ABU DHABI // The authority for Islamic affairs has told travel agents to ensure Emiratis and expatriates pay the same to perform Haj this year.
Almost 5,000 pilgrims from the UAE will join millions of Muslims around the world in Saudi Arabia next month.
Travel agencies offering Haj packages have charged as much as Dh70,000 a person for expats, but the General Authority of Islamic Affairs and Endowments, or Awqaf, wants that cut to Dh35,000 for basic packages.
The price includes visas, transport, food, vaccinations and lodgings throughout the trip, which takes up to two weeks.
Haj is one of the five pillars of Islam that all able-bodied Muslims must perform at least once in their lives. Dr Mohammed Al Kaabi, Awqaf chairman, said that every UAE pilgrim would pay the same to travel agents, also known as Haj missions.
“Some missions used to be unjust to expatriates by charging them higher rates. Why is that?” asked Dr Al Kaabi.
“On top of their limited salaries, the missions took advantage of their situation. Some did not have the financial capability so they would go into debt.”
The 142 Haj missions are organising trips for 4,631 Emiratis and 351 expats this year.
Dr Al Kaabi said travel agents would be monitored to ensure they did not overcharge or breach rules.
Firas Ismail, office manager at the Sharjah Haj mission Al Shuhba, said expats were sometimes charged more because of visa requirements.
“Sometimes rates for expats reached Dh10,000 and Dh15,000 more for visa procedures and so on,” Mr Ismail said. “But for three years we have not taken any expat pilgrims with us.”
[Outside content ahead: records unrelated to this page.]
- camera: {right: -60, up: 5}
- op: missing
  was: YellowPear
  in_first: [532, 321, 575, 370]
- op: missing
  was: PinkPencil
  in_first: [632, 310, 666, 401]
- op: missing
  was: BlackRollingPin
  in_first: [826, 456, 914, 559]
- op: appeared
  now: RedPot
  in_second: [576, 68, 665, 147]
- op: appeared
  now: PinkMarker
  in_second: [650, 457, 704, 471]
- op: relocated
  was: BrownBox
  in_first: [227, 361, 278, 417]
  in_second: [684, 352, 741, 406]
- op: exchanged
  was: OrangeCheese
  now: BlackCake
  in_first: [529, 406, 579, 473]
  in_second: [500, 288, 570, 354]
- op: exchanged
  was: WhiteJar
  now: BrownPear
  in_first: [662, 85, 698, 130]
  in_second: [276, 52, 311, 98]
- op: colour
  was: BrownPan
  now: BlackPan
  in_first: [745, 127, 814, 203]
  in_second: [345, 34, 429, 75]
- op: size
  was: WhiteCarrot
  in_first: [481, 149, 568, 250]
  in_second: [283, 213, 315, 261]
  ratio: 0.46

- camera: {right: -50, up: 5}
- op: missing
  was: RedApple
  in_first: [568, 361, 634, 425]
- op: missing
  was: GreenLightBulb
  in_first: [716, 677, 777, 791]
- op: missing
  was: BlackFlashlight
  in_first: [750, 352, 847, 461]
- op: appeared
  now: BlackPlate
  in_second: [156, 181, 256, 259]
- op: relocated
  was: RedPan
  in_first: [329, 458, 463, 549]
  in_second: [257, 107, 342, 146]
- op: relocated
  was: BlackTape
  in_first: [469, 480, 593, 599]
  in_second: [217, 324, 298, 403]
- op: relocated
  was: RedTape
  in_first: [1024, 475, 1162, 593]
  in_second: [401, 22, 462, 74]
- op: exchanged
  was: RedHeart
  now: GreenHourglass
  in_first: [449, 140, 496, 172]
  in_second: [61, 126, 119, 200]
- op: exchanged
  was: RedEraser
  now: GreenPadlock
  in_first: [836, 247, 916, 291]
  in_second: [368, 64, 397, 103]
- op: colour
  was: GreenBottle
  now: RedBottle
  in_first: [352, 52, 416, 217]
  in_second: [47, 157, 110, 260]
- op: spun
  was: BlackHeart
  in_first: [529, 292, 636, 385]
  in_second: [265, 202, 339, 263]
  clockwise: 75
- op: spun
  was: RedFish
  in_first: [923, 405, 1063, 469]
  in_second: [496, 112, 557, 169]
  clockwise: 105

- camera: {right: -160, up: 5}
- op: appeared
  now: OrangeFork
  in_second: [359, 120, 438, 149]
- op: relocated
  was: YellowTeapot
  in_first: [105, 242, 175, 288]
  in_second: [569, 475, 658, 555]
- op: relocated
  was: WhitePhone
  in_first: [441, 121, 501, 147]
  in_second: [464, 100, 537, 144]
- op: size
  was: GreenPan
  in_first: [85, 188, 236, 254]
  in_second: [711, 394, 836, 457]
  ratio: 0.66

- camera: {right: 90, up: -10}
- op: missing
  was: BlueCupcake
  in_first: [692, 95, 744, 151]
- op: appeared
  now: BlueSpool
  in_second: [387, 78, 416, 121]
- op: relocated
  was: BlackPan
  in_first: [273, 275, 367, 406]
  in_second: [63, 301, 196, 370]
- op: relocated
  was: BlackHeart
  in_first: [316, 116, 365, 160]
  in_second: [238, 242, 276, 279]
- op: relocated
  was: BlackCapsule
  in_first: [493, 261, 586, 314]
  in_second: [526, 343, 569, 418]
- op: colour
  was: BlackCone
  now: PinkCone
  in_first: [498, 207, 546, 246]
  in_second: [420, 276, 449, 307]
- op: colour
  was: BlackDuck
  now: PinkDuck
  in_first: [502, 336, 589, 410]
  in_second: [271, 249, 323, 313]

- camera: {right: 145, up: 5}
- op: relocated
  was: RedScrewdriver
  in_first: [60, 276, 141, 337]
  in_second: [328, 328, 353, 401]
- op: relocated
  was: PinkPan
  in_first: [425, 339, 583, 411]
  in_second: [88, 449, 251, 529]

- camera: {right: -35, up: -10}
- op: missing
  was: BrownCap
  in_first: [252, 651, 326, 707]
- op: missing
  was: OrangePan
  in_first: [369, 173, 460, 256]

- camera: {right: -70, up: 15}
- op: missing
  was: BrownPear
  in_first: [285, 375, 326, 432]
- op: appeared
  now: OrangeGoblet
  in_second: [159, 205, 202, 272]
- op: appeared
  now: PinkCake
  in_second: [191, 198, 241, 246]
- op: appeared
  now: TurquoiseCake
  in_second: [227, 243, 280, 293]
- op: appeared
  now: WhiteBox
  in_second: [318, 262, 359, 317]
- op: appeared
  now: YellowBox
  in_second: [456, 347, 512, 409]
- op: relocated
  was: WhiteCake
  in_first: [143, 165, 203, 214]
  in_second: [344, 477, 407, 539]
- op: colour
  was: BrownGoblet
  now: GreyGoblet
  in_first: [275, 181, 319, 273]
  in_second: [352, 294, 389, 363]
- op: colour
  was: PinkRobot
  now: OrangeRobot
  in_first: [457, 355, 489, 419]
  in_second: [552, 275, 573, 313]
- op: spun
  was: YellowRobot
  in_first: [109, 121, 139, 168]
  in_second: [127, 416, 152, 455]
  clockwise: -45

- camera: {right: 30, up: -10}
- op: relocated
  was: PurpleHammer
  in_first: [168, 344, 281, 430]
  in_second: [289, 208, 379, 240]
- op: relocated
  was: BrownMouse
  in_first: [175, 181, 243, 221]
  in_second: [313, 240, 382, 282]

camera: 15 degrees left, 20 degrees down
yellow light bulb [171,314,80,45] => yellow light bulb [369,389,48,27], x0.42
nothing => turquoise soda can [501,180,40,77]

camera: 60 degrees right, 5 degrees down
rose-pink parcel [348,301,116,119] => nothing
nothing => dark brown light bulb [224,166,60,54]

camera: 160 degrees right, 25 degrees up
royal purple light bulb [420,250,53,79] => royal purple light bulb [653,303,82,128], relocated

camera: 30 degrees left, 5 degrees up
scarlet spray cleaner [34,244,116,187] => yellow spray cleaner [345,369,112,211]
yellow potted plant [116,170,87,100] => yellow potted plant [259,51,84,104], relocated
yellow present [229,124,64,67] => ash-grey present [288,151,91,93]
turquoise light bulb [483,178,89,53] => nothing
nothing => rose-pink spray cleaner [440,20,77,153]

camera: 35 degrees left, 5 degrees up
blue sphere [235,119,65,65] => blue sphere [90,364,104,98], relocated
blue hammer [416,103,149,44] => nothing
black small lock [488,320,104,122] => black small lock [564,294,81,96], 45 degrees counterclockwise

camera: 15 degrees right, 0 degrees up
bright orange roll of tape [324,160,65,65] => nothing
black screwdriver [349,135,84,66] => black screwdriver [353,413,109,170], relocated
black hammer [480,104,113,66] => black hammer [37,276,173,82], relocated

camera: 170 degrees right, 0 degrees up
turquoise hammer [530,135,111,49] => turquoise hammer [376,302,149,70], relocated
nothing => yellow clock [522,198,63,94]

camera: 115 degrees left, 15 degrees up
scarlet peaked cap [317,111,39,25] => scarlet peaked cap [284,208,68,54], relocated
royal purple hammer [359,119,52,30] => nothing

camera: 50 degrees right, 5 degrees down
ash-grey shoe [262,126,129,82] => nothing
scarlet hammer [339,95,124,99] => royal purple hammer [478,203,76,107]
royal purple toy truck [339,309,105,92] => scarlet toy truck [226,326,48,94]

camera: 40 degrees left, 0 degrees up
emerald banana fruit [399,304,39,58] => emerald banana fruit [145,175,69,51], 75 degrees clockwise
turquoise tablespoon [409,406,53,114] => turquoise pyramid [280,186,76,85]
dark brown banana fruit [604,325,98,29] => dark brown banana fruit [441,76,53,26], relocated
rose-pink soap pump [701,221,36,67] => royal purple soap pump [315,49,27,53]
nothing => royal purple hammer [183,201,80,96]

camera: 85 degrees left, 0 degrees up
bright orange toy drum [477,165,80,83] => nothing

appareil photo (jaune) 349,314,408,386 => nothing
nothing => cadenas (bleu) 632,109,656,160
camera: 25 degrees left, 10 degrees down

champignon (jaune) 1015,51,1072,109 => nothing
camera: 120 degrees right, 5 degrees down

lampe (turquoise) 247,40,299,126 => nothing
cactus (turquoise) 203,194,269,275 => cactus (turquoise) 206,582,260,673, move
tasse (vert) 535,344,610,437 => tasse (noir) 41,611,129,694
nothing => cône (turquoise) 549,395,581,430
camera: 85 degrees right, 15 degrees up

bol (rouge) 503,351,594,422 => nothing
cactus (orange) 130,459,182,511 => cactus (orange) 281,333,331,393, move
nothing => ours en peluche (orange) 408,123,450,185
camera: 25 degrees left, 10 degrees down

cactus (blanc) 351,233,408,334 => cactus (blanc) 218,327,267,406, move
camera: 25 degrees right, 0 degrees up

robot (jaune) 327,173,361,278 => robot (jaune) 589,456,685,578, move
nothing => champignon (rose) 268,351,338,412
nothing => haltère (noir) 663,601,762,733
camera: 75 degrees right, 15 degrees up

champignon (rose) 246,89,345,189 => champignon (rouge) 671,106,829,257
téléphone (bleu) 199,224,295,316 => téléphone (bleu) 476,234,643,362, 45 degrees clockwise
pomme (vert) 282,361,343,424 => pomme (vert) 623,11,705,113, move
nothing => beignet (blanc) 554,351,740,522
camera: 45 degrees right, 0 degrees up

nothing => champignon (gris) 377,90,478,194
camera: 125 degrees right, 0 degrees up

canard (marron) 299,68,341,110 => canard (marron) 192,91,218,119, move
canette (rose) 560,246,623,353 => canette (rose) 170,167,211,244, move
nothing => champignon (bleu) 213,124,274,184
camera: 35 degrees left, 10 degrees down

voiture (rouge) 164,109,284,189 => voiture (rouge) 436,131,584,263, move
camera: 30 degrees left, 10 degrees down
Syrian housewife Maisa Omar performed Haj with her husband last year and in 2014. She found it cheaper to register for the trip through an agency in Lebanon.
“When I asked last year the rates for residents were between Dh50,000 and Dh90,000, but for nationals it was much less because they don’t have to pay for the visa,” said Ms Omar, 38.
High prices also forced financial analyst Fysal Karakoottathil, from India, to perform Haj through an agency in his home country, where it cost Dh60,000 for him and his wife.
“The minimum was Dh45,000 and that was too expensive, so I found an agency in India,” said Mr Karakoottathil, 39. “They were going via Sharjah so I joined them.”
Travel companies said prices could vary depending on the package pilgrims chose, with a variety of luxury options available.
“A VIP package could reach Dh115,000 a person,” said Ibrahim Ahmad an administrator at travel firm Al Suwaidi and Sons, which has arranged for 70 Emirati and 15 expats to perform the Haj on September 9 to14.
Mr Ahmad said pilgrims often asked for additions such as a room with a view of the kaaba and better transport.
“They ask that it is comfortable and air-conditioned,” said Mr Ahmad.
Awqaf will send 150 staff on its official Haj trip this year, including doctors, preachers and inspectors to oversee all activities in Mecca and Medina.